::: Source material

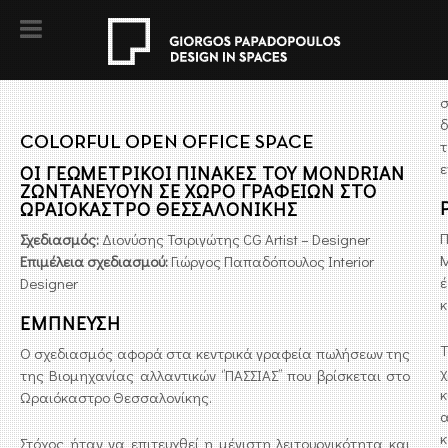
δ
COLORFUL OPEN OFFICE SPACE
ε
ΟΙ ΓΕΩΜΕΤΡΙΚΟΙ ΠΙΝΑΚΕΣ ΤΟΥ MONDRIAN
ΖΩΝΤΑΝΕΥΟΥΝ ΣΕ ΧΩΡΟ ΓΡΑΦΕΙΩΝ ΣΤΟ
ΩΡΑΙΟΚΑΣΤΡΟ ΘΕΣΣΑΛΟΝΙΚΗΣ
Π
Σχεδιασμός:
Διονύσης Τσιριγώτης CG Artist – Designer
M
Επιμέλεια σχεδιασμού:
Γιώργος Παπαδόπουλος Interior
έ
Designer
κ
ΕΜΠΝΕΥΣΗ
Τ
Ο σχεδιασμός αφορά στα κεντρικά γραφεία πωλήσεων της
χ
της Βιομηχανίας αλλαντικών ‘’ΠΑΣΣΙΑΣ’’ που βρίσκεται στο
κ
Ωραιόκαστρο Θεσσαλονίκης.
α
Στόχος ήταν να επιτευχθεί η μέγιστη λειτουργικότητα και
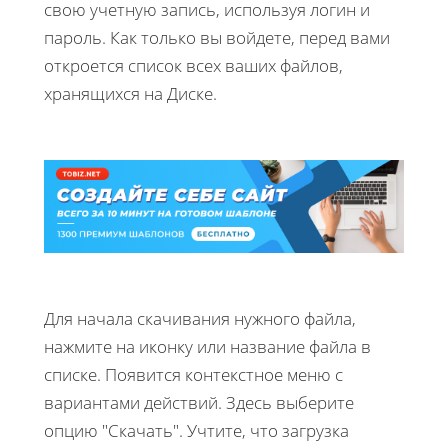
свою учетную запись, используя логин и
пароль. Как только вы войдете, перед вами
откроется список всех ваших файлов,
хранящихся на Диске.
Для начала скачивания нужного файла,
нажмите на иконку или название файла в
списке. Появится контекстное меню с
вариантами действий. Здесь выберите
опцию "Скачать". Учтите, что загрузка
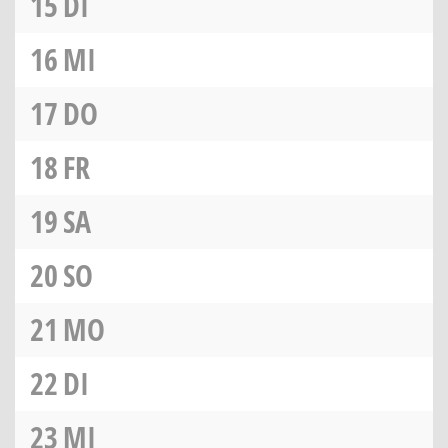
15
DI
16
MI
17
DO
18
FR
19
SA
20
SO
21
MO
22
DI
23
MI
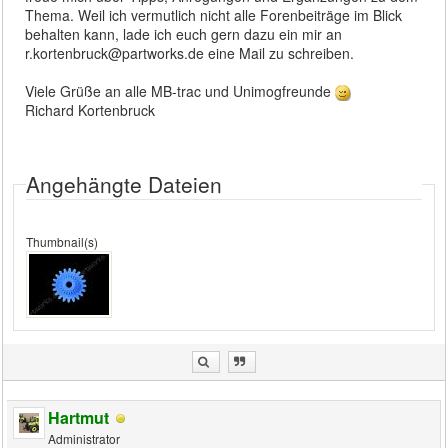
Thema. Weil ich vermutlich nicht alle Forenbeiträge im Blick
behalten kann, lade ich euch gern dazu ein mir an
r.kortenbruck@partworks.de eine Mail zu schreiben.
Viele Grüße an alle MB-trac und Unimogfreunde
Richard Kortenbruck
Angehängte Dateien
Thumbnail(s)
Hartmut
Administrator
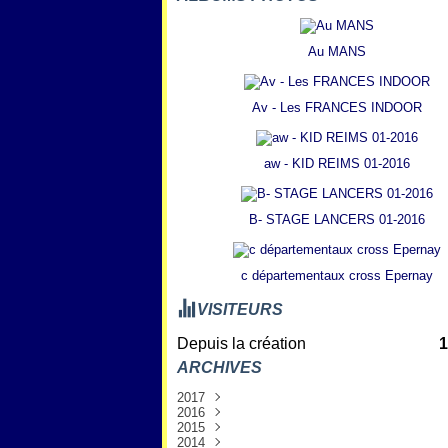
Au MANS
Av - Les FRANCES INDOOR
aw - KID REIMS 01-2016
B- STAGE LANCERS 01-2016
c départementaux cross Epernay
VISITEURS
Depuis la création
1
ARCHIVES
2017
2016
Janvier
(3)
2015
Décembre
(7)
2014
Novembre
Décembre
(6)
(8)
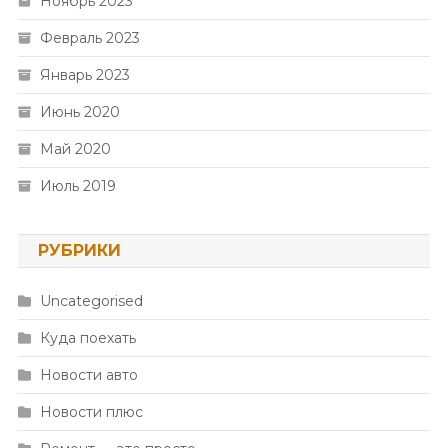
Ноябрь 2023
Февраль 2023
Январь 2023
Июнь 2020
Май 2020
Июль 2019
РУБРИКИ
Uncategorised
Куда поехать
Новости авто
Новости плюс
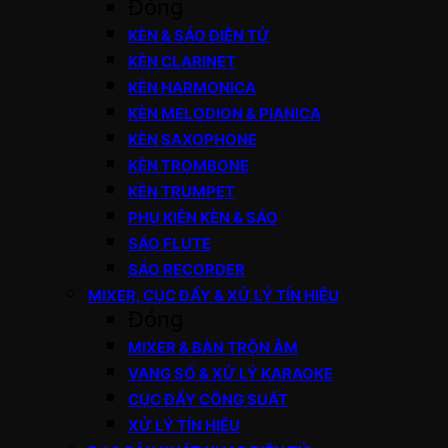
Đóng
KÈN & SÁO ĐIỆN TỬ
KÈN CLARINET
KÈN HARMONICA
KÈN MELODION & PIANICA
KÈN SAXOPHONE
KÈN TROMBONE
KÈN TRUMPET
PHỤ KIỆN KÈN & SÁO
SÁO FLUTE
SÁO RECORDER
MIXER, CỤC ĐẨY & XỬ LÝ TÍN HIỆU
Đóng
MIXER & BÀN TRỘN ÂM
VANG SỐ & XỬ LÝ KARAOKE
CỤC ĐẨY CÔNG SUẤT
XỬ LÝ TÍN HIỆU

::::::

# What is expected:
Render the lines above as a JSON list of strings, one string for each line, leaving out blank lines and the pictures.

# Output of the task:
[
  "δ",
  "COLORFUL OPEN OFFICE SPACE",
  "ε",
  "ΟΙ ΓΕΩΜΕΤΡΙΚΟΙ ΠΙΝΑΚΕΣ ΤΟΥ MONDRIAN",
  "ΖΩΝΤΑΝΕΥΟΥΝ ΣΕ ΧΩΡΟ ΓΡΑΦΕΙΩΝ ΣΤΟ",
  "ΩΡΑΙΟΚΑΣΤΡΟ ΘΕΣΣΑΛΟΝΙΚΗΣ",
  "Π",
  "Σχεδιασμός:",
  "Διονύσης Τσιριγώτης CG Artist – Designer",
  "M",
  "Επιμέλεια σχεδιασμού:",
  "Γιώργος Παπαδόπουλος Interior",
  "έ",
  "Designer",
  "κ",
  "ΕΜΠΝΕΥΣΗ",
  "Τ",
  "Ο σχεδιασμός αφορά στα κεντρικά γραφεία πωλήσεων της",
  "χ",
  "της Βιομηχανίας αλλαντικών ‘’ΠΑΣΣΙΑΣ’’ που βρίσκεται στο",
  "κ",
  "Ωραιόκαστρο Θεσσαλονίκης.",
  "α",
  "Στόχος ήταν να επιτευχθεί η μέγιστη λειτουργικότητα και",
  "свою учетную запись, используя логин и",
  "пароль. Как только вы войдете, перед вами",
  "откроется список всех ваших файлов,",
  "хранящихся на Диске.",
  "Для начала скачивания нужного файла,",
  "нажмите на иконку или название файла в",
  "списке. Появится контекстное меню с",
  "вариантами действий. Здесь выберите",
  "опцию \"Скачать\". Учтите, что загрузка",
  "15",
  "DI",
  "16",
  "MI",
  "17",
  "DO",
  "18",
  "FR",
  "19",
  "SA",
  "20",
  "SO",
  "21",
  "MO",
  "22",
  "DI",
  "23",
  "MI",
  "Thema. Weil ich vermutlich nicht alle Forenbeiträge im Blick",
  "behalten kann, lade ich euch gern dazu ein mir an",
  "r.kortenbruck@partworks.de eine Mail zu schreiben.",
  "Viele Grüße an alle MB-trac und Unimogfreunde",
  "Richard Kortenbruck",
  "Angehängte Dateien",
  "Thumbnail(s)",
  "Hartmut",
  "Administrator",
  "Au MANS",
  "Av - Les FRANCES INDOOR",
  "aw - KID REIMS 01-2016",
  "B- STAGE LANCERS 01-2016",
  "c départementaux cross Epernay",
  "VISITEURS",
  "Depuis la création",
  "1",
  "ARCHIVES",
  "2017",
  "2016",
  "Janvier",
  "(3)",
  "2015",
  "Décembre",
  "(7)",
  "2014",
  "Novembre",
  "Décembre",
  "(6)",
  "(8)",
  "Ноябрь 2023",
  "Февраль 2023",
  "Январь 2023",
  "Июнь 2020",
  "Май 2020",
  "Июль 2019",
  "РУБРИКИ",
  "Uncategorised",
  "Куда поехать",
  "Новости авто",
  "Новости плюс",
  "Đóng",
  "KÈN & SÁO ĐIỆN TỬ",
  "KÈN CLARINET",
  "KÈN HARMONICA",
  "KÈN MELODION & PIANICA",
  "KÈN SAXOPHONE",
  "KÈN TROMBONE",
  "KÈN TRUMPET",
  "PHỤ KIỆN KÈN & SÁO",
  "SÁO FLUTE",
  "SÁO RECORDER",
  "MIXER, CỤC ĐẨY & XỬ LÝ TÍN HIỆU",
  "Đóng",
  "MIXER & BÀN TRỘN ÂM",
  "VANG SỐ & XỬ LÝ KARAOKE",
  "CỤC ĐẨY CÔNG SUẤT",
  "XỬ LÝ TÍN HIỆU"
]